The Bush Years: Outrage, after outrage, after ...outrage
Asked to name the Outrage of the Week, how could anyone possibly choose?
By Molly Ivins
Published October 13, 2005
AUSTIN, Texas -- On one of those television gong shows that passes for journalism, the panelists used to have to pick an Outrage of the Week. Then, each performer would wax indignant about his or her choice for 60 seconds or so. If someone asked me to name the Outrage of the Week about now, I'd have a coronary. How could anyone possibly choose?
I suppose the frontrunner is the anti-torture amendment. Sen.

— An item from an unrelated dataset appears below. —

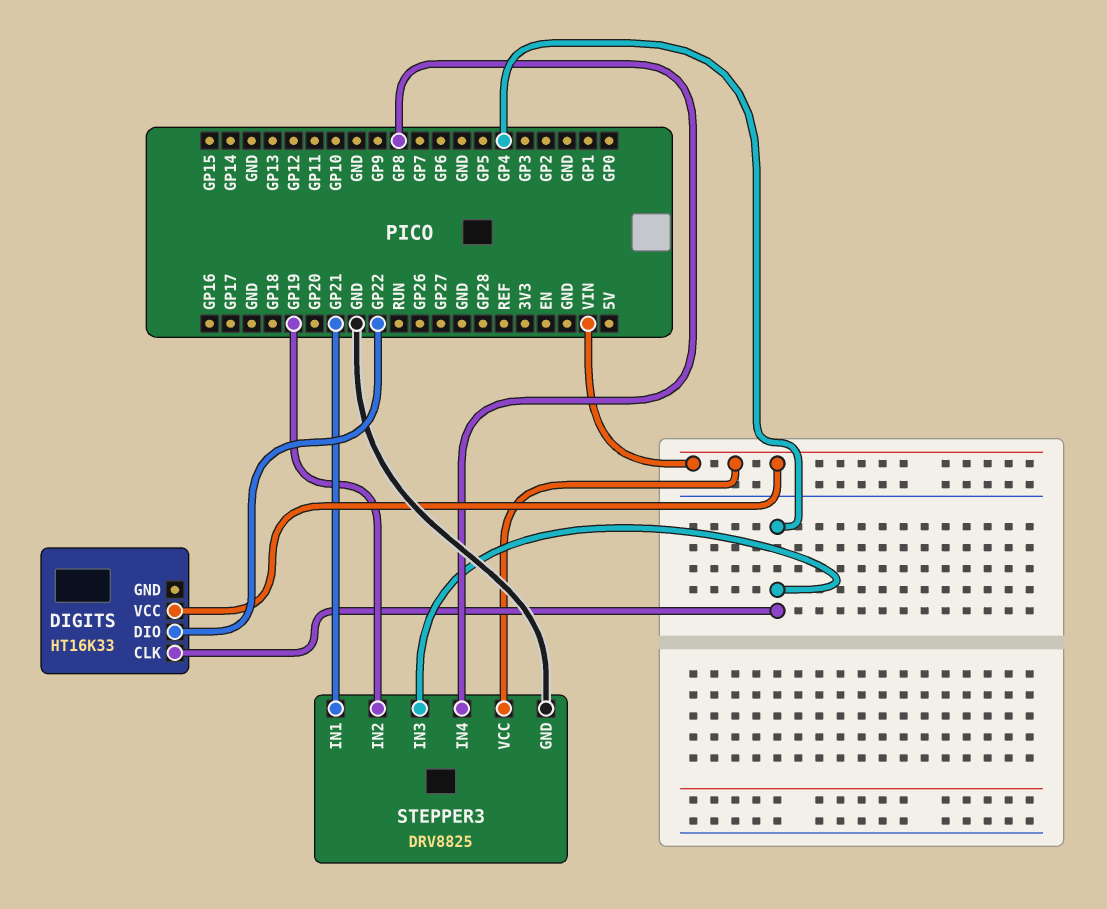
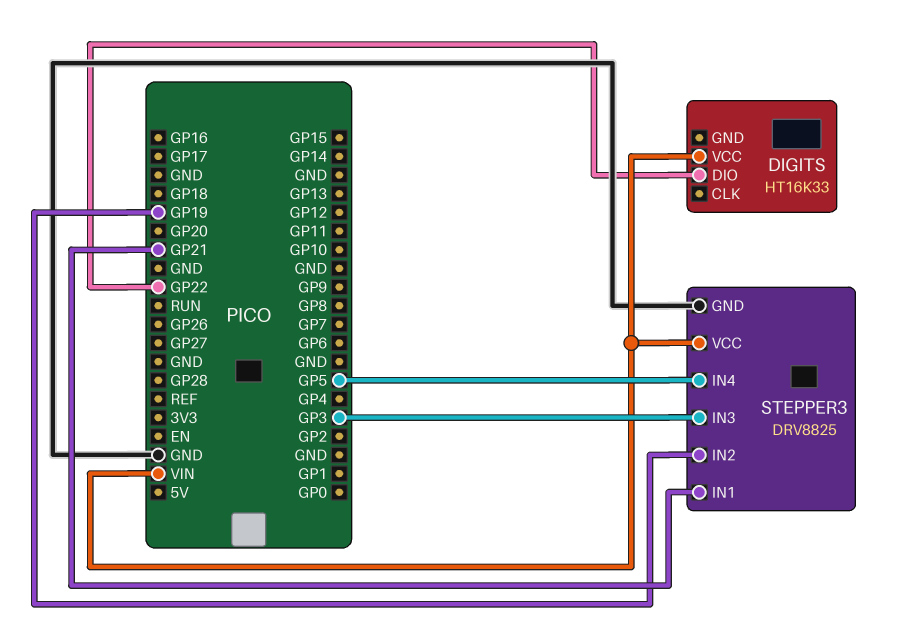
DIGITS pin CLK: GP4 -> none
STEPPER3 pin IN3: GP4 -> GP3
STEPPER3 pin IN4: GP8 -> GP5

John McCain (R-Ariz.) proposed an amendment to the defense appropriations bill that would prohibit "cruel, inhuman or degrading" treatment of prisoners in the custody of the U.S. military.
This may strike you as a "goes without saying" proposition-the amendment passed the Senate 90 to 9. The United States has been signing anti-torture treaties under Democrats and Republicans for at least 50 years. But the Bush administration actually managed to find some weasel words to create a loophole in this longstanding commitment to civilized behavior.
According to the Bushies, if the United States is holding a prisoner on foreign soil, our soldiers can still subject him or her to cruel, inhuman and degrading treatment-the very forms of torture used by the soldiers who were later prosecuted for their conduct at Abu Ghraib. Does this make any sense, moral or common?
So deeply does President Bush feel our country, despite all its treaty commitments, has a right to torture that he has threatened to veto the bill if it passes. This would the first time in five years he has ever vetoed anything. Think about it: Five years of stupefying pork, ideological nonsense, dumb administrative ideas, fiscal idiocy, misbegotten energy programs-and the first thing the man vetoes is a bill to pay our soldiers because it carries an amendment saying, once again, that this country does not torture prisoners.
This is the United States of America. It is our country, not George W. Bush's personal property. The United States of America still stands for the rights of man, for freedom, dignity and justice. We do not torture helpless prisoners. Our soldiers are not the Nazi Waffen SS, not the North Vietnamese who tortured McCain and others for years on end, not bestial Argentinean fascists, not the Khmer Rouge.
Remember, we invaded Iraq because Saddam Hussein was such a horrible brute that he tortured people. This is beyond disgusting. The House Republicans, who have no shame, will try to weaken McCain's amendment. They need to hear from decent Republicans all over this country. Don't leave this hideous stain on your party's name. This is not what America stands for. We've had more loathsome and more dangerous enemies than Al Qaeda and managed to defeat them without resorting to torture.
And leading the charge in the House will be Rep. Tom DeLay (R-Texas), that pillar of moral rectitude and Christian mercy. Wait a minute: Didn't DeLay have to step down from his leadership position after he got indicted? Well, yes, but some step-downs are more down than others. There was "The Hammer" in full glory Friday, twisting arms and working the floor on behalf of a real cutie of a bill to benefit the oil companies.
Even Republicans revolted. As Rep. Sherwood Boehlert (R-N.Y.) said, "We are enriching people, but we are not doing anything to give the little guy a break."
I have become inured to Bush's idea of foreign policy. But the policy does result in some lovely ironies. On Friday, Mohamed ElBaradei, the highly respected head of the UN's International Atomic Energy Agency, won the Nobel Peace Prize. Quite apart from whether you support Bush or not, ElBaradei and the IAEA deserve the honor-they have been both diligent and effective.
ElBaradei was right when he repeatedly warned the Bush administration that Iraq did not have any weapons of mass destruction and has said the day the United States invaded "was the saddest in my life."
But you know our boy George: not for him the gracious, "Gee, you were right, and we were wrong after all." Nope, after ElBaradei was proved right, Bush tried to have him fired. And the man in charge of carrying out the campaign to have the guy fired for being right? John Bolton, now our ambassador to the United Nations.